Turkey’s main opposition leader visits top tier universities in the US

Turkey’s main opposition leader visits top tier universities in the US
A+ A-
CHP leader Kemal Kilicdaroglu visited MIT and Harvard University as part of his “2nd Century Vision Tour”

Turkey's main opposition CHP (Republican People’s Party) leader Kemal Kilicdaroglu met with academics in the Massachusetts Institute of Technology (MIT) and University of Harvard in Boston, during the first leg of a three day visit to the US which he calls “2nd Century Vision Tour.” 

Kilicdaroglu first examined a biomedical lab run by Turkish physicist Canan Dagdeviren, who explained to him the production stages of an electronic mask produced to facilitate the detection of diseases in the lab. Dagdeviren said despite a great number of scientists in Turkey, the country suffered a lack of biomedical devices, to which Kilicdaroglu promised state support if the opposition retained power. 

Kilicdaroglu then held a meeting with Dr. Kent Larson who works on smart city technologies, innovative mobility models and urban solutions as well as other Turkish scientists who work on cancer studies and global warming.

During dinner with several Turkish and American academics  Kilicdaroglu the scientists were the ones who would  move a society forward. 
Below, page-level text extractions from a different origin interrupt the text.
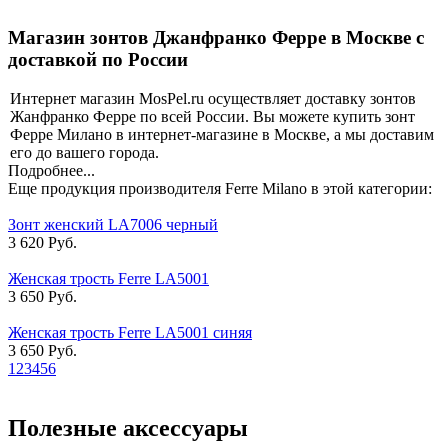
Магазин зонтов Джанфранко Ферре в Москве с
доставкой по России
Интернет магазин MosPel.ru осуществляет доставку зонтов
Жанфранко Ферре по всей России. Вы можете купить зонт
Ферре Милано в интернет-магазине в Москве, а мы доставим
его до вашего города.
Подробнее...
Еще продукция производителя Ferre Milano в этой категории:
Зонт женский LA7006 черный
3 620 Руб.
Женская трость Ferre LA5001
3 650 Руб.
Женская трость Ferre LA5001 синяя
3 650 Руб.
1
2
3
4
5
6
Полезные аксессуары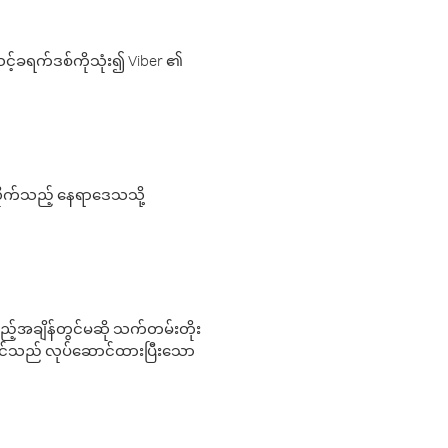
့်ခရက်ဒစ်ကိုသုံး၍ Viber ၏
လိုက်သည့် နေရာဒေသသို့
 မည်သည့်အချိန်တွင်မဆို သက်တမ်းတိုး
 သင်သည် လုပ်ဆောင်ထားပြီးသော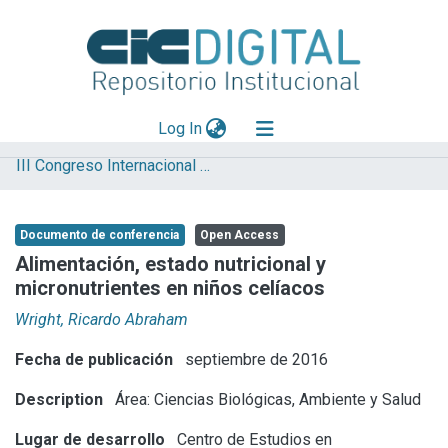
(current)
Log In
III Congreso Internacional de Ciencia y Tecnología
Explorar
Mas información
Documento de conferencia
Open Access
Aportar material
Alimentación, estado nutricional y
micronutrientes en niños celíacos
Statistics
Wright, Ricardo Abraham
Fecha de publicación
septiembre de 2016
Description
Área: Ciencias Biológicas, Ambiente y Salud
Lugar de desarrollo
Centro de Estudios en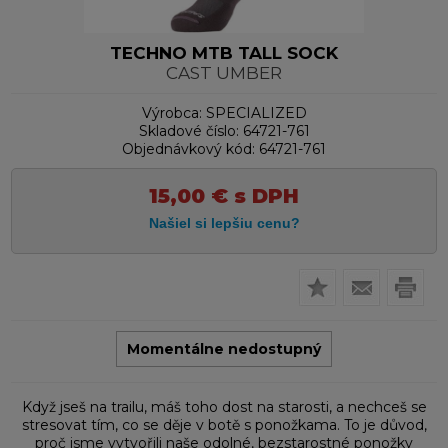
TECHNO MTB TALL SOCK
CAST UMBER
Výrobca:
SPECIALIZED
Skladové číslo:
64721-761
Objednávkový kód:
64721-761
15,00
€
s DPH
Momentálne nedostupný
Když jseš na trailu, máš toho dost na starosti, a nechceš se
stresovat tím, co se děje v botě s ponožkama. To je důvod,
proč jsme vytvořili naše odolné, bezstarostné ponožky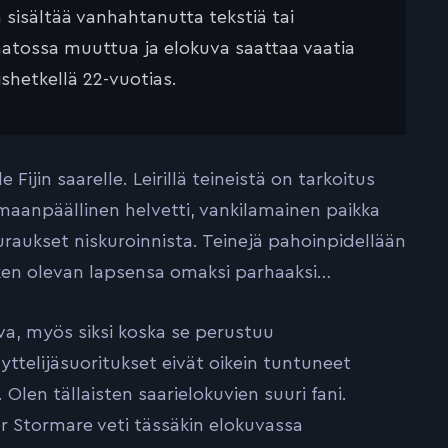
ä sisältää vanhahtanutta tekstiä tai
saatossa muuttua ja elokuva saattaa vaatia
ishetkellä 22-vuotias.
jin saarelle. Leirillä teineistä on tarkoitus
n maanpäällinen helvetti, vankilamainen paikka
euraukset niskuroinnista. Teinejä pahoinpidellään
ken olevan lapsensa omaksi parhaaksi…
va, myös siksi koska se perustuu
äyttelijäsuoritukset eivät oikein tuntuneet
Olen tällaisten saarielokuvien suuri fani.
er Stormare veti tässäkin elokuvassa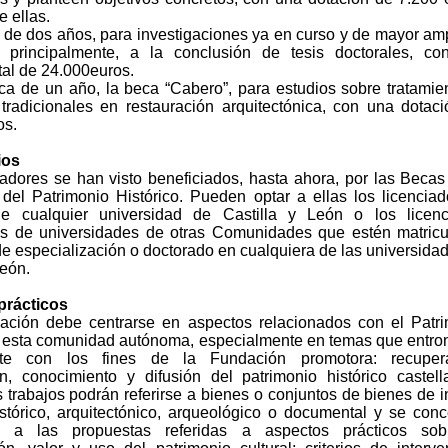
 ellas.
 de dos años, para investigaciones ya en curso y de mayor amp
, principalmente, a la conclusión de tesis doctorales, c
tal de 24.000euros.
ca de un año, la beca “Cabero”, para estudios sobre tratamie
 tradicionales en restauración arquitectónica, con una dotac
os.
ios
gadores se han visto beneficiados, hasta ahora, por las Becas
del Patrimonio Histórico. Pueden optar a ellas los licencia
de cualquier universidad de Castilla y León o los licenc
s de universidades de otras Comunidades que estén matric
de especialización o doctorado en cualquiera de las universida
León.
prácticos
gación debe centrarse en aspectos relacionados con el Patr
e esta comunidad autónoma, especialmente en temas que entr
nte con los fines de la Fundación promotora: recupera
ón, conocimiento y difusión del patrimonio histórico castel
 trabajos podrán referirse a bienes o conjuntos de bienes de i
 histórico, arquitectónico, arqueológico o documental y se con
ia a las propuestas referidas a aspectos prácticos sob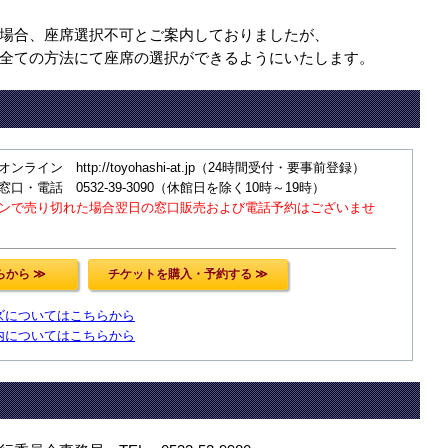
場合、座席選択不可とご案内しておりましたが、
全ての方法にて座席の選択ができるようにいたします。
】オンライン http://toyohashi-at.jp（24時間受付・要事前登録）
売】窓口・電話 0532-39-3090（休館日を除く10時～19時）
ンで売り切れた場合翌日の窓口販売および電話予約はございませ
ズについてはこちらから
内についてはこちらから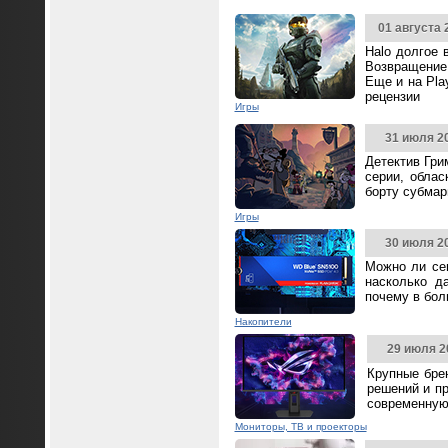
01 августа 
Halo долгое 
Возвращение 
Еще и на Pla
рецензии
Игры
31 июля 2
Детектив Гри
серии, облас
борту субмар
Игры
30 июля 2
Можно ли се
насколько д
почему в бол
Накопители
29 июля 2
Крупные бре
решений и п
современную
Мониторы, ТВ и проекторы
“If that science then turns into technology and consequently into production and commodities, society will win, humanity will win,” he said. 

After dinner, the opposition leader met with renowned economist Daron Acemoglu, with whom “he talked in detail about the future of Turkey and the solutions that will improve the economy.”

Kilicdaroglu later talked to Gokhan Hotamisligil, world-renowned Harvard University faculty member who works on obesity and diabetes. 

Hotamisligil told Kilicdaroglu  that Turkey has a tremendous scientific diaspora.

He made the following comments about Turkish people migrating to the US: 

“There is an unhealthy influx in some occupational groups. There are 30-40 candidates this year who have barely started their careers and are in the first stage. 20 of them deserve it. Some of them are bright, dlnamic, growing scientists,” he said.